A lot of things get assumed about the WV Coalition to End Homelessness. Questions like “What is your end goal?” “What are you asking for?” “What are you doing?” come up quite a bit. We answer them as needed, in sort of a piecemeal fashion, but like any good stream of communication, it’s also important that we communicate that to the wider world. So, perhaps a “manifesto” can achieve a little bit of that. We’ll see how it goes.

Ending Homelessness: We’re not interested in managing homelessness, dancing around homelessness, pretending that we’re trying to end homelessness, or perpetuating services and mindsets that allow homelessness to continue. We’re not interested in the survival of our organization for the mere sake of its survival. We’re not interested in expanding our organization to be bigger, better, or larger just for the sake of doing so. Our goal is that our organization shouldn’t need to exist and we will behave accordingly. Our goal is that our children will see the idea of someone living on the street, in a car, in the woods, or under a bridge barbaric and unthinkable when they are adults. We’ll expand, change, and grow to meet the need. Nothing more.

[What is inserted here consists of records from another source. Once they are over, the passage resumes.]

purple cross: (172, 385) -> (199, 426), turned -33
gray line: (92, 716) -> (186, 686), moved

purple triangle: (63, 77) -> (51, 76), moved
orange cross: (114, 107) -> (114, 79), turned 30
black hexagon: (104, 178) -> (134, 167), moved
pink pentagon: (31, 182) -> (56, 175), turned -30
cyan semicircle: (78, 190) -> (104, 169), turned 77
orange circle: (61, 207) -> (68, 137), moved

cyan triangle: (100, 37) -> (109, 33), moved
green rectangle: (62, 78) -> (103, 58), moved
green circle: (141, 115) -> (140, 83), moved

Using Evidence: Washing your car with bottled water will indeed work. Your car will end up being clean. But evidence shows that it will take way longer and will be way more expensive. That’s how evidence works. There’s enough of a body of evidence out there showing that rapid re-housing, housing first, and diversion work, are less costly, and are more effective. Sure, you can find the odd study that tries to paint a different picture, but when looking at the breadth of evidence, what works and what doesn’t work becomes pretty clear. So, let’s do more of the stuff that works and stop doing stuff that doesn’t.

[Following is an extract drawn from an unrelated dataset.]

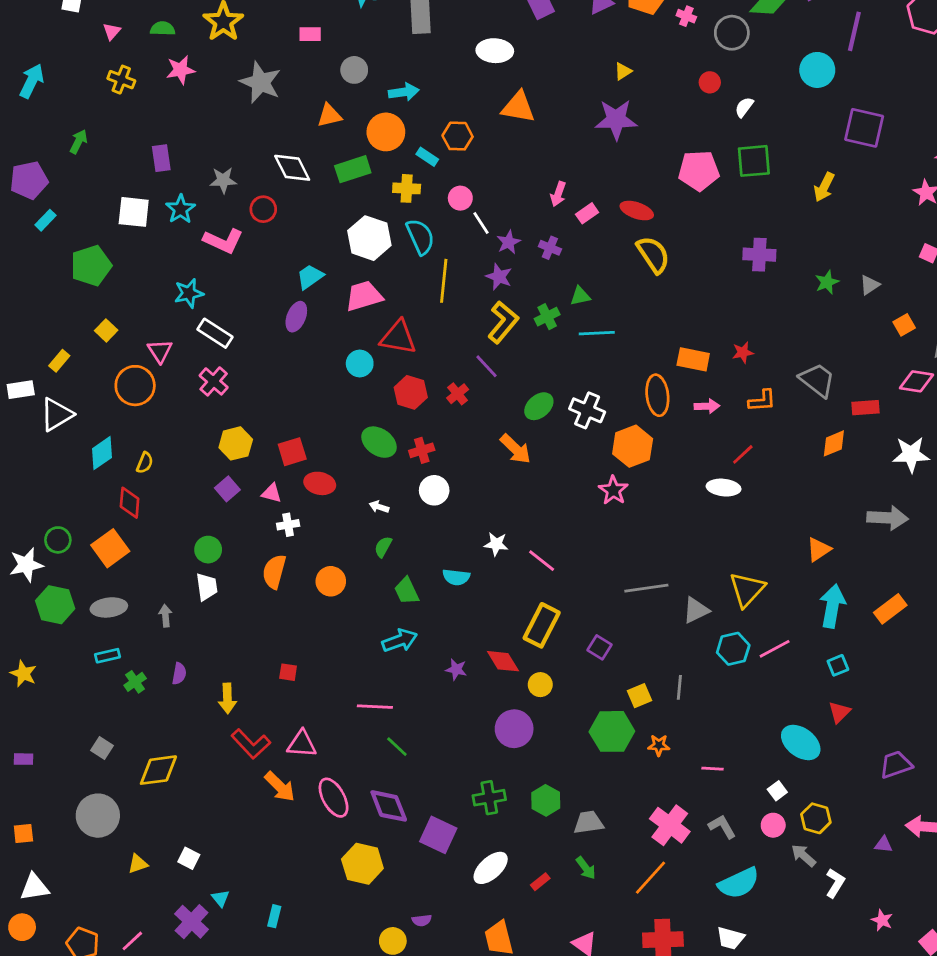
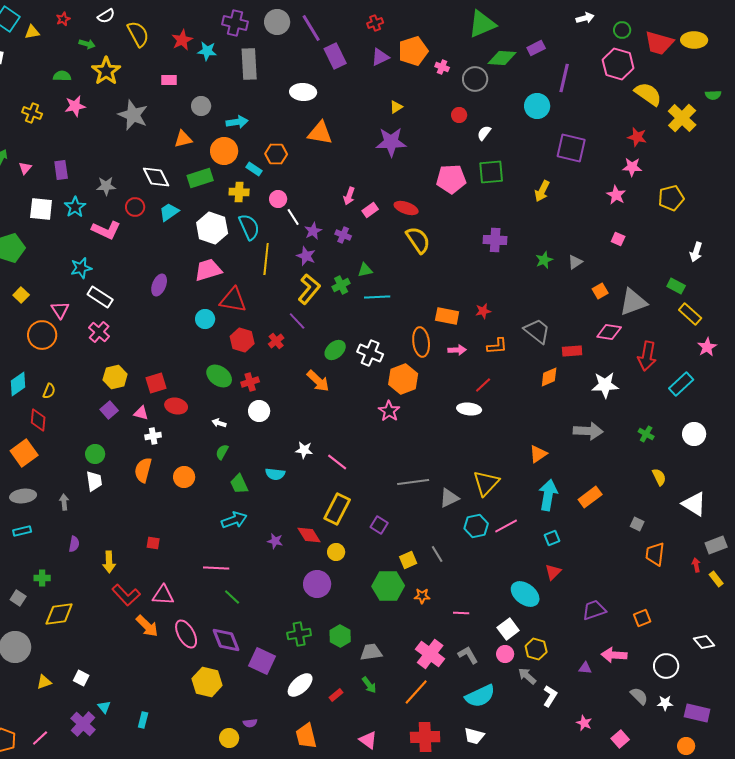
pink triangle: (112, 31) -> (25, 168), moved
cyan trapezoid: (310, 277) -> (169, 212), moved
green cross: (135, 682) -> (42, 578), moved, turned 35
gray line: (679, 687) -> (437, 554), turned -36
white square: (777, 791) -> (508, 629), size x1.5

Collaboration: Success in ending homelessness is not about the individual organization. It’s about a system of housing and services, across programs and agencies that work together toward one end goal. Sentiments like “my clients”, “my community”, “my agency”, and “my plan” do nothing to build a system prepared to end homelessness. We’ve done this for a long time. It hasn’t worked. If it had worked, then I wouldn’t have a job and thus wouldn’t be writing this. We would have ended homelessness already. So, let’s inject some words into our discussion like “our problem”, “our clients”, “our goal”. Let’s collaborate across agencies and come up with community solutions. Look at it this way, if it still fails, we’re not any worse off than we already have been. If you are really dying for a competition, then let’s see which community can eliminate chronic, veteran, or family homelessness first.

Creating Solutions: It’s cool to disagree on things. Disagreement is communication, versus the sort of passive aggressive silence that embodies the antithesis of communication. But constant denial of factual information makes us all look a little goofy, honestly, and it’s not going to impede us from moving forward. We have no lack of stubborn people around the state (me included) and if we can all get fixed on one general goal (ending homelessness) we can fashion that stubbornness into a cruise missile of effectiveness. So, let’s go ahead and argue and debate, just as long as at the end of the conversation we arrive at a solution. Discussion, argument, re-assessment, and change works. That’s called “a feedback loop”. And we dig feedback loops in all things (other than music concerts, perhaps).

Changing: We have changed with the times and will continue to do so. Like anything that exists over time, we can’t remain static. We try things, learn new things, and rethink others. We respond to the environment, and to the needs that present themselves. It’s not always pretty and well organized, but being dynamic is not usually pretty and well organized. And we strive to be two things more than anything: dynamic and effective.

So, in the end, we are several things on any given day. And believe it or not, we really enjoy that. Particularly, we enjoy traversing the state, working with communities, and talking to people who are experiencing homelessness and the people who are trying to end it. But, we are ever changing and will be whatever ending homelessness and the prevalent evidence dictates we need to be until homelessness is a thing of the past.